I built this cabinet after reading a book by James Krenov. His writing gave me a whole new perspective on building cabinets and furniture. After building a new workbench and buying some new hand tools, it was time to build. I remembered seeing one of Krenov’s cabinets in a Fine Woodworking magazine in the” master class” section. I liked it a lot, although there where no drawings or measurements. I can’t take much credit for the design. After playing with some measurements, I made a sketch and started the stand.
Mortise and tenons were used to assemble the stand. I gave the front legs a forward sweep and taper and a small cove around the top of the stand so that the cabinet appears to float on the stand. The cabinet carcass was put together with dowels, the inner workings with sliding dovetails. After dry fitting the carcass and standing the doors in place, I realized that butt hinges didn’t work for me…they drew your eyes right to them. So it was time to try knife hinges. I had never used them before so I was a little nervous about doing so. But after some careful measuring and marking, they turned out fine and I was happy with the look and fit.

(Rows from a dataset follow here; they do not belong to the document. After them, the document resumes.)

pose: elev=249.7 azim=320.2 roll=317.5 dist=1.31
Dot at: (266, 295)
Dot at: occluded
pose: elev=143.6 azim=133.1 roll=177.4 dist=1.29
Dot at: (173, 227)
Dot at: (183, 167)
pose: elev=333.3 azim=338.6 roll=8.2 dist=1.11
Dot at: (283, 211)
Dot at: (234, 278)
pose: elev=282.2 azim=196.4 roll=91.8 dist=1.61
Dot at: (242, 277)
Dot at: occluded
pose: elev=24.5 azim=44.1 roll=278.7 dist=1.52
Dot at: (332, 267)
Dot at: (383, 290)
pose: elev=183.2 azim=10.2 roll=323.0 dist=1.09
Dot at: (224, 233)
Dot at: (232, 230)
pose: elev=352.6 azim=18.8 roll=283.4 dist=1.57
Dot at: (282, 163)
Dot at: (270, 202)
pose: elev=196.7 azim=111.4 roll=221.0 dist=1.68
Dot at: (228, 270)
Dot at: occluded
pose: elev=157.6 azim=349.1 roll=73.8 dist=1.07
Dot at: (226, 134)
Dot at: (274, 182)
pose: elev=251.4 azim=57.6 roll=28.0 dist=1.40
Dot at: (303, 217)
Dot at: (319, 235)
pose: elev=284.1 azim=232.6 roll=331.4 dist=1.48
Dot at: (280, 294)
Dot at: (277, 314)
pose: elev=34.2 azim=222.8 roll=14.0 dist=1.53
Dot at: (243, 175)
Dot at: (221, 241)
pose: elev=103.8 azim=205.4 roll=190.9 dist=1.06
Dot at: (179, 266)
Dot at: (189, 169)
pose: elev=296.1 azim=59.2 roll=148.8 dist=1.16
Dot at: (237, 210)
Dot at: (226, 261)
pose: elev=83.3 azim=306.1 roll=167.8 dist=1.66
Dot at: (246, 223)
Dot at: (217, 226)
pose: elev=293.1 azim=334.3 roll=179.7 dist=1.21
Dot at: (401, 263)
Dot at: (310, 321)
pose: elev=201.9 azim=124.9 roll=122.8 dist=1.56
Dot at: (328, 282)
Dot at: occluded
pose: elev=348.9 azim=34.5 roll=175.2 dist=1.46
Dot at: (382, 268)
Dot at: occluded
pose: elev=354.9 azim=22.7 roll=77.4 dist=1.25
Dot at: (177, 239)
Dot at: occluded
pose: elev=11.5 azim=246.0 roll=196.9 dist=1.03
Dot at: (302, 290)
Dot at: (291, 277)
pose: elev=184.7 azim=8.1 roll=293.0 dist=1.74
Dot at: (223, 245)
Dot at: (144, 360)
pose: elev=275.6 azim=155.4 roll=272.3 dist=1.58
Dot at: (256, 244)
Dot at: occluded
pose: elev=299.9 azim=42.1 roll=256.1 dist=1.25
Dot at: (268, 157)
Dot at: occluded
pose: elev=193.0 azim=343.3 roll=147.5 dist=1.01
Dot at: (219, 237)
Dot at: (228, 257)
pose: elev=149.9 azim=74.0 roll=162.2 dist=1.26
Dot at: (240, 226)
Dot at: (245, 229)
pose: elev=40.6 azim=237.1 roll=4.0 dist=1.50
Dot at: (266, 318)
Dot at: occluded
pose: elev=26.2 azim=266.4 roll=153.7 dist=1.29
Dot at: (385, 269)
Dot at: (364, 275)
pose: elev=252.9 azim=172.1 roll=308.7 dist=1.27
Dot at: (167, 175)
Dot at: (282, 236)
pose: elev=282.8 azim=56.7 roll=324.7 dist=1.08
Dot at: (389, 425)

The inside of the cabinet was finished with a homemade mix of half and half varnish and thinner. On the exterior I added linseed oil to the mix to bring out the figure in the cherry. I have since started to build a second cabinet on stand that is not yet complete. About 10 years ago we had a hurricane here in Halifax that took down a lot of old growth trees in a public park. I was fortunate to get a couple of squirrely English elm boards. I re-sawed one for a pair of book matched door panels in that cabinet.